The son of the Chinese author of Crouching Tiger, Hidden Dragon (臥虎藏龍) is waging a legal battle in a Canadian court with Hollywood studios over the film rights to his father's books.

The film version of Crouching Tiger, Hidden Dragon by director Ang Lee (李安) won four Oscars and now Columbia Pictures Industries Inc. and The Weinstein Company say they hold the film rights to other books in the same series penned by Wang Dulu (王度盧).

While Hollywood producers are anxious to make a prequel to the martial arts blockbuster Crouching Tiger, a Saskatchewan judge must first determine who owns the rights to the remaining books in the series.

Columbia contends in a statement of claim it struck a deal by telephone and e-mail in 2005 with the author's son, Hong Wang, for rights to the remaining books, but Wang denies there was a final agreement.

Rather, Wang said he signed an agreement with The Weinstein Company for the book rights in December 2005.

Columbia is suing both Wang and The Weinstein Company for those rights. In a counter suit, The Weinstein Company is seeking sole ownership of the book rights.

Hollywood studio Warner Bros. is taking on the pirates in China's film market, using lightning-fast home video release and low prices to beat DVD counterfeiters at their own game.

Warner's China film-making joint venture released its first picture, a low-budget film called Crazy Stone, in cinemas on June 30, then followed with a DVD version selling for as little as 10 renminbi (US$1.25) just 12 days later.

The turnaround was the shortest ever for a Warner film, in an industry where three months is more typical, said Tony Vaughan, managing director for CAV Warner Home Entertainment Co, another Warner joint venture that handled the film's home video release.

“We came out here with the aim of competing with the pirates on pricing and timing,” said Vaughan. “The fact that we've been able to go this early means we've been able to beat the pirates.”

American movie star Richard Gere is to star in a movie to be filmed in Croatia and Bosnia, playing a journalist hunting for war crimes fugitive Radovan Karadzic, it was reported this week.

The movie, called Spring Break in Bosnia, will portray a journalist (Gere) who comes to Bosnia and Herzegovina to look for Karadzic, but is repeatedly taken for a CIA agent, media in Zagreb and Belgrade reported.

The filming is due to start in the fall, while the director and screenwriter will be Richard Shepard (Matador) and the producer Mark Johnson, who produced the Chronicles of Narnia.

M. Night Shyamalan left Disney when the studio refused to make his new movie Lady in the Water, based on his own fairytale.
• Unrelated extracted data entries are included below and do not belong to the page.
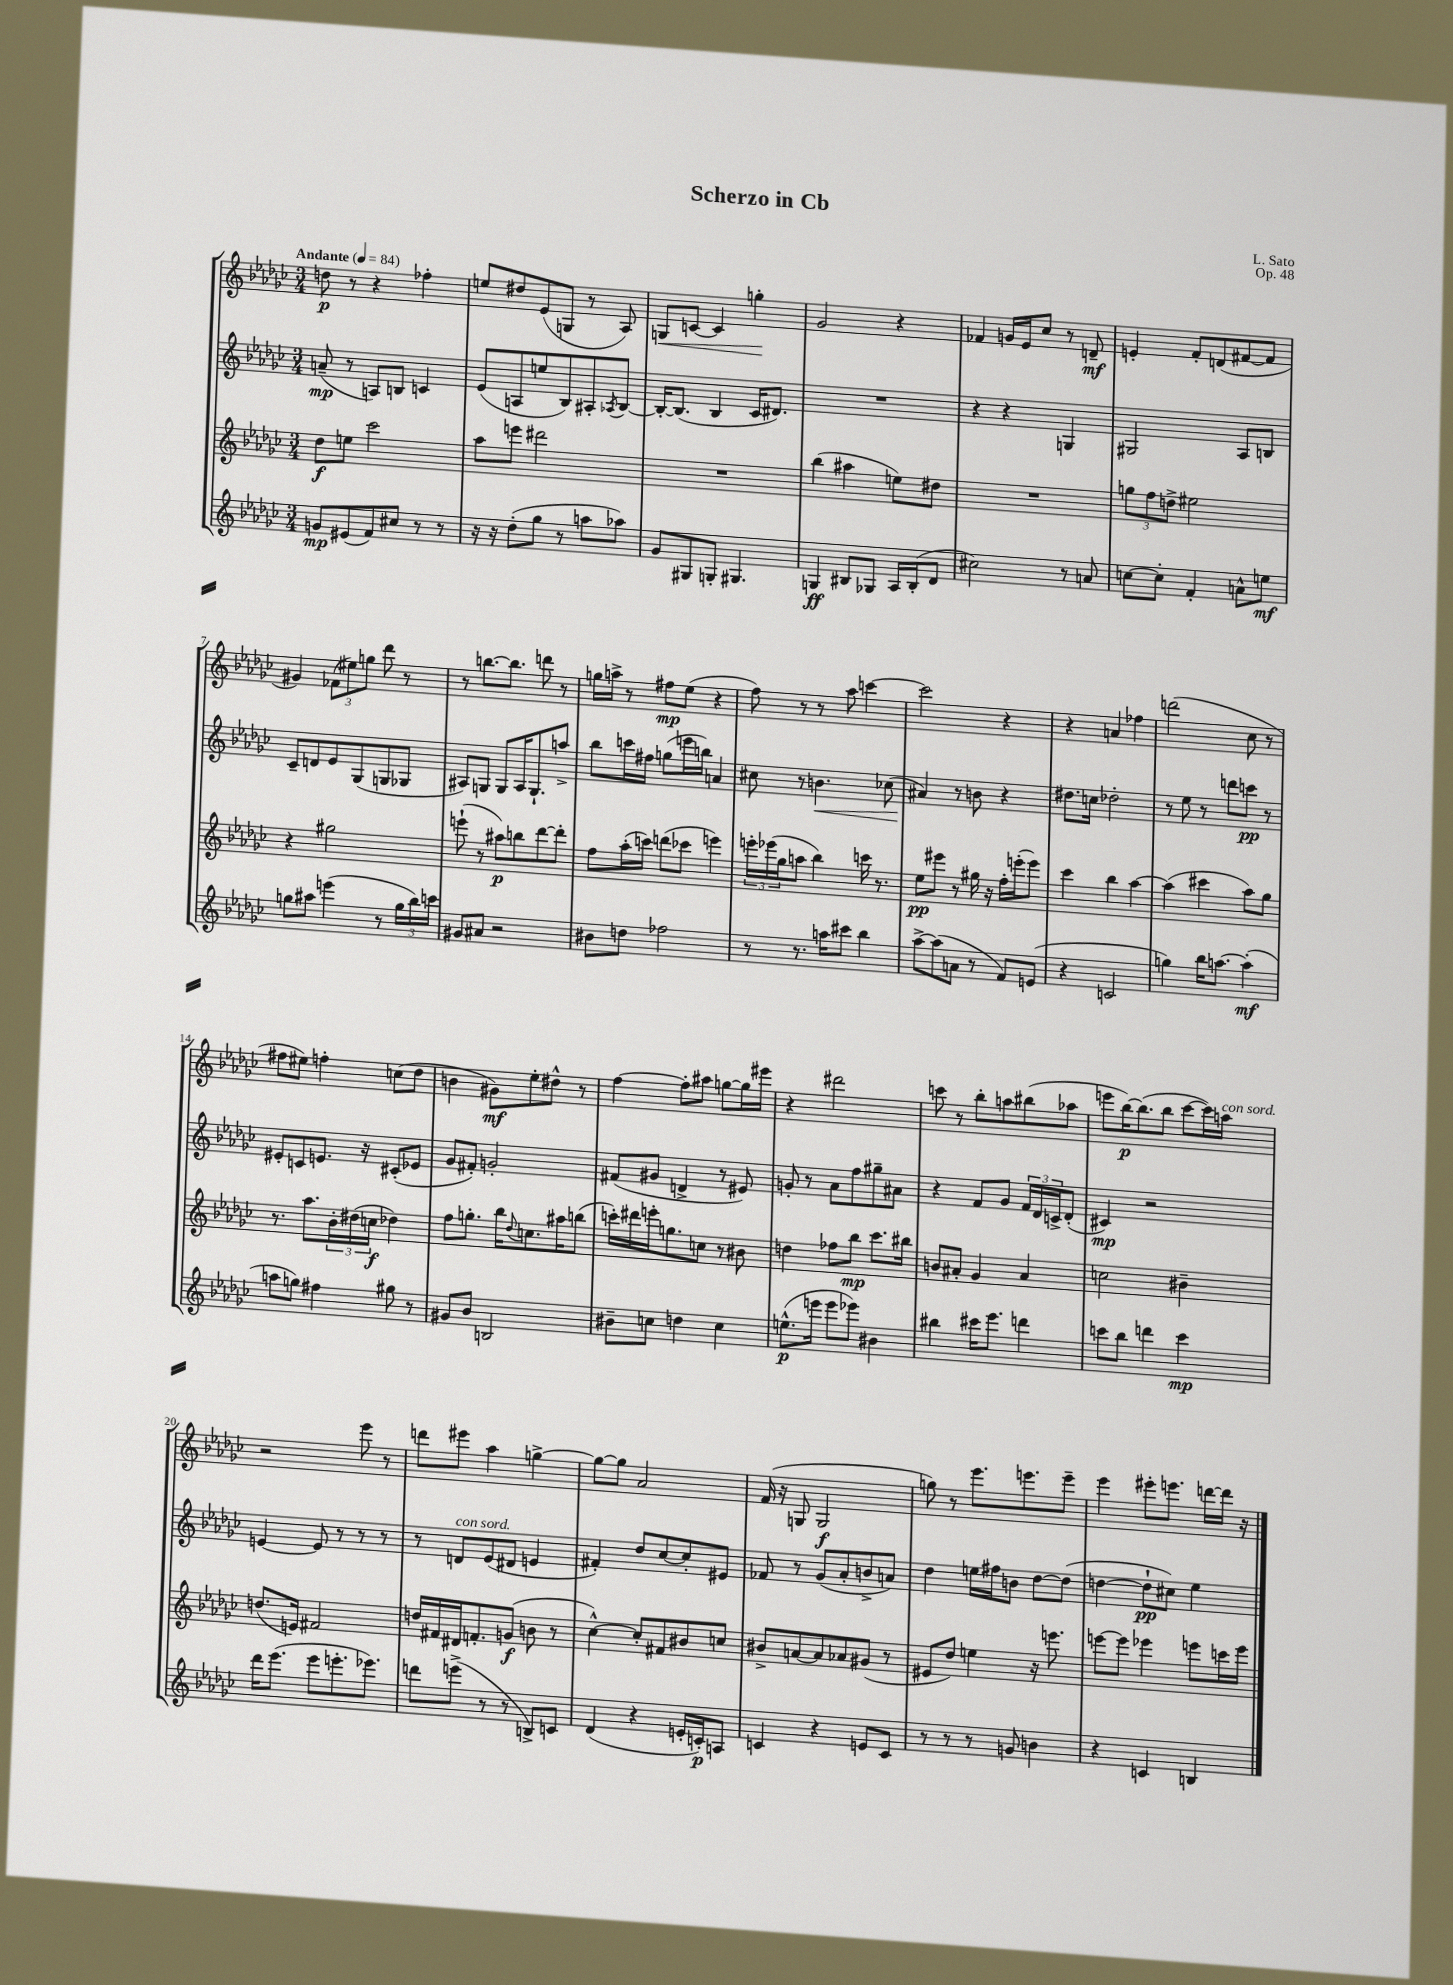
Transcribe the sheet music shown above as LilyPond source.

\header { title = "Scherzo in Cb" composer = "L. Sato" opus = "Op. 48" }
<<
\new StaffGroup <<
\new Staff = "s0" {
    \clef treble \key ges \major \numericTimeSignature \time 3/4 \tempo "Andante" 4 = 84
    d''8\p r8 r4 fes''4-. |
    e''8 dis''8 ees'8( g8 r8 aes8) |
    g8\< c'8~ c'4 g''4-.\! |
    ges'2 r4 |
    fes'4 g'16 ees'16 ces''8 r8 d'8--\mf |
    e'4-. f'8-. d'8( fis'8~ fis'8 |
    gis'4) \tuplet 3/2 { fes'8( eis''8) g''8 } des'''8 r8 |
    r8 b''8.~ b''8. d'''8 r8 |
    g''16 a''16-> r8 fis''8\mp ees''8( r4 |
    f''8) r8 r8 aes''8 c'''4~ |
    c'''2 r4 |
    r4 a'4 fes''4 |
    d'''2( ces''8 r8 |
    fis''8 eis''8) f''4-. c''8( des''8 |
    b'4 gis'8\mf) ees''8-. dis''8-^ r8 |
    f''4~ f''8-. ais''8 g''8~ g''16 eis'''16 |
    r4 dis'''2 |
    c'''8 r8 bes''8-. a''8 bis''8( aes''8 |
    e'''8 bes''16~\p) bes''8.( bes''8 ces'''8~ ces'''16) a''16^\markup { \italic "con sord." } |
    r2 ees'''8 r8 |
    d'''8 eis'''8 aes''4 g''4~-> |
    g''8~ g''8 aes'2 |
    f'16( r16 g8 g2\f |
    g''8) r8 ees'''8. e'''8. e'''8-- |
    ees'''4 eis'''8-. e'''8. d'''16~ d'''16 r16 \bar "|." |
}
\new Staff = "s1" {
    \clef treble \key ges \major \numericTimeSignature \time 3/4
    a'8--\mp( r8 a8) b8 c'4 |
    ees'8( a8 e''8 bes8) ais8-. \acciaccatura { aes8 } bes8~ |
    bes16~-. bes8.( bes4 ces'16 dis'8.) |
    R2. |
    r4 r4 g4 |
    gis2 aes8 b8 |
    ces'8-- d'8 ees'8 ges8( g8 ges8 |
    ais8) g8 g8 ais16 g8.-! a''8-> |
    bes''8 c'''16 fis''16 g''8( e'''16 b''16) a'4 |
    cis''8 r8 b'4.\< ces''8( |
    ais'4\!) r8 b'8 r4 |
    dis''8. c''16 des''2-. |
    r8 ees''8 r8 d'''8 c'''8\pp r8 |
    eis'8-. c'8 e'8. r16 cis'8-.( ees'8 |
    ges'8 fis'8-.) g'2-. |
    fis'8( gis'8 d'4-> r8 eis'8) |
    g'8-. r8 aes'8 f''8 gis''8-- ais'8 |
    r4 f'8 ges'8 \tuplet 3/2 { f'16 des'16 c'16-> } des'8-.( |
    cis'4\mp) r2 |
    e'4~ e'8 r8 r8 r8 |
    r8 d'8^\markup { \italic "con sord." } ees'8( dis'8 e'4 |
    fis'4-.) des''8 ces''8~ ces''8-. eis'8 |
    fes'8 r8 ges'8( aes'8-. b'8-> a'8) |
    des''4 e''16 fis''16 b'8 des''8~ des''8( |
    d''4~ d''8-!\pp cis''8) ees''4 \bar "|." |
}
\new Staff = "s2" {
    \clef treble \key ges \major \numericTimeSignature \time 3/4
    des''8\f e''8 ces'''2 |
    aes''8 e'''8 dis'''2 |
    R2. |
    bes''4( ais''4 e''8) dis''8 |
    R2. |
    \tuplet 3/2 { g''8 f''8 d''8-> } eis''2 |
    r4 gis''2 |
    e'''8-!( r8 ais''8\p) b''8 des'''8~ des'''8-. |
    f''8 aes''16-.( c'''16) d'''8( ces'''8 e'''4) |
    \tuplet 3/2 { e'''16-. ees'''16( ges''16 } a''8 bes''4) c'''16 r8. |
    ees''8\pp eis'''8 r8 gis''16 r16 f''16-. e'''16-.( e'''8) |
    ces'''4 bes''4 aes''4~ |
    aes''4( cis'''4 aes''8) ges''8 |
    r8. aes''8. \tuplet 3/2 { bes'16-. dis''16( c''16\f } des''4) |
    f''8 g''8.-. bes''16 \appoggiatura { des''8 } c''8. ais''16 b''8( |
    c'''16-.) dis'''16 e'''16-. g''8. c''8 r8 bis'8 |
    d''4 fes''8 bes''8\mp ces'''8. bis''16 |
    b'8 ais'8-. ges'4 ais'4 |
    c''2 bis'4-- |
    d''8.( e'16) fis'2 |
    d''16 fis'16 dis'16 f'8.-. g'8\f( b'8 r8 |
    ces''4~-^) ces''8-. fis'8 bis'8 c''8 |
    bis'8-> a'8~ a'8 aes'8 gis'8( r8 |
    eis'8 des''8) e''4 r16 e'''8. |
    e'''8~ e'''8 ees'''4 e'''8 c'''16 e'''16 \bar "|." |
}
\new Staff = "s3" {
    \clef treble \key ges \major \numericTimeSignature \time 3/4
    g'8\mp eis'8( f'8) cis''8 r8 r8 |
    r16 r16 des''8-.( ges''8 r8 a''8 aes''8) |
    ges'8 gis8 g8-. gis4. |
    g4\ff bis8 ges8 aes16 bis16-.( des'8 |
    cis''2) r8 a'8 |
    c''8~ c''8-. f'4-. a'8-^ e''8\mf |
    g''8 ais''8 e'''4( r8 \tuplet 3/2 { g''16 bes''16) c'''16 } |
    gis'8 ais'8 r2 |
    bis'8 d''8 fes''2 |
    r8 r8. a''16 cis'''8 bes''4 |
    aes''8~-> aes''8( a'8 r8 f'8) e'8( |
    r4 c'2 |
    g''4) bes''16 a''8.~ a''4-.\mf( |
    a''8 g''8) fis''4 gis''8 r8 |
    gis'8 bes'8 b2 |
    bis'8-- c''8 d''4 c''4 |
    e''8.-^\p( e'''16 e'''8 ees'''8) bis'4 |
    bis''4 cis'''16 ees'''8. d'''4 |
    c'''8 bes''8 d'''4 c'''4\mp |
    des'''16 ees'''8.( ees'''8 e'''8.-. ees'''8.) |
    d'''8 e'''8->( r8 r8 b8->) c'8 |
    des'4( r4 e'16-. c'16-.\p) a8 |
    c'4 r4 e'8 c'8 |
    r8 r8 r8 g'8 b'4 |
    r4 c'4 b4 \bar "|." |
}
>>
>>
Now the director of The Sixth Sense is risking his reputation on the movie, and some critics are scratching their heads and wondering why.
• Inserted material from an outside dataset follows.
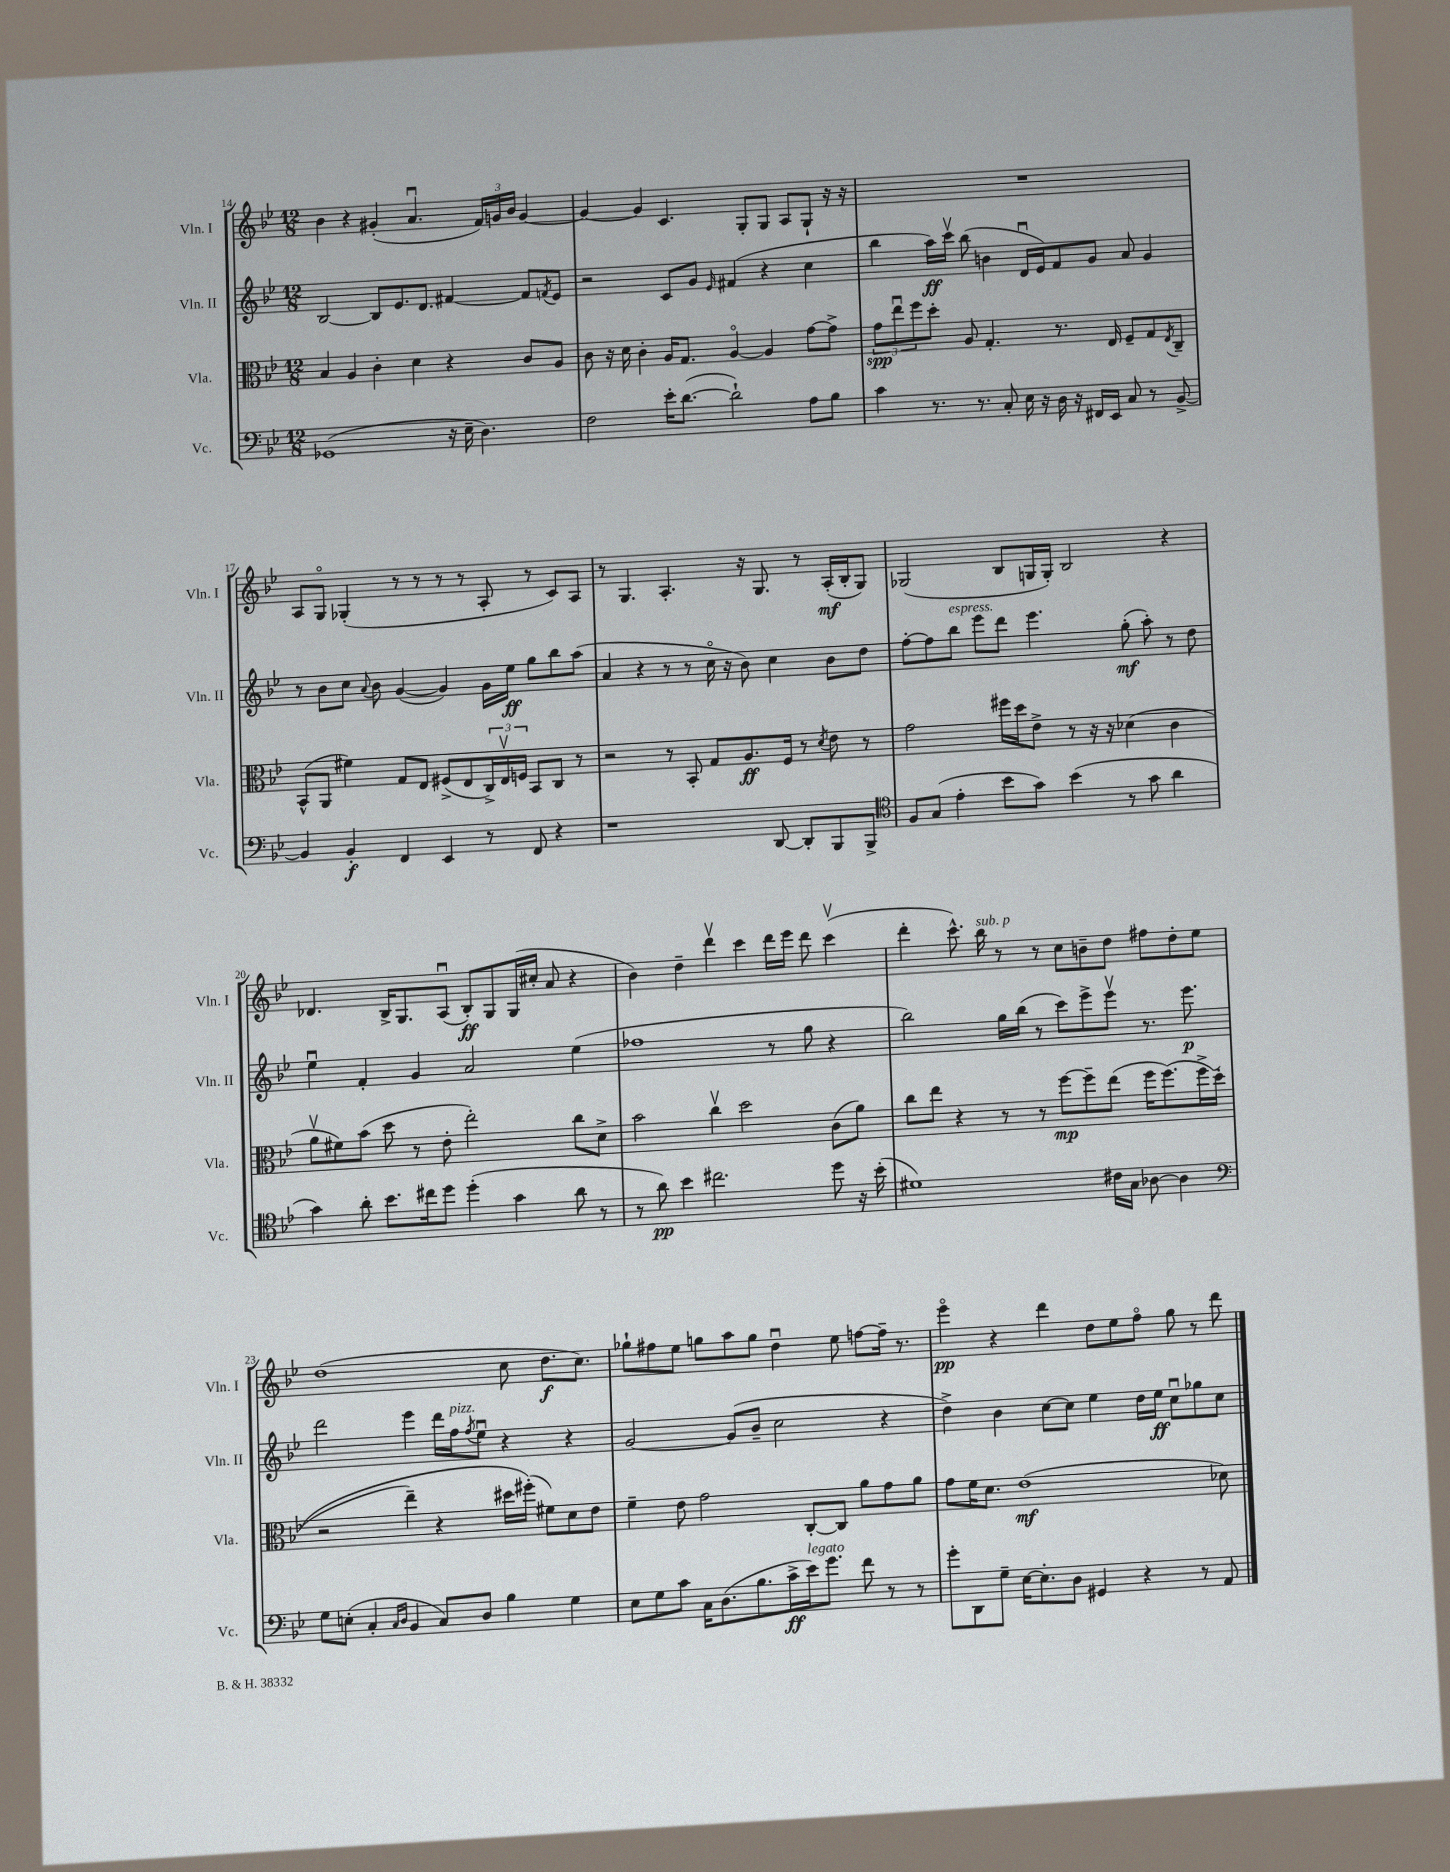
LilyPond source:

Lady in the Water, to be released on Friday by Warner Bros, is based on a bedtime story Shyamalan made up for his two young daughters. But his fairy tale, also published as a children's book, has already cost him dearly.

When the 35-year-old director presented his vision to Disney, which produced his four previous films, the studio said the story was too confusing.

Disney executives also questioned Shyamalan's decision to act in a pivotal supporting role rather than take his usual Hitchcockian

cameo. But Shyamalan refused to compromise his vision, instead parting with a studio which grossed more than US$1.5 billion on his last four films.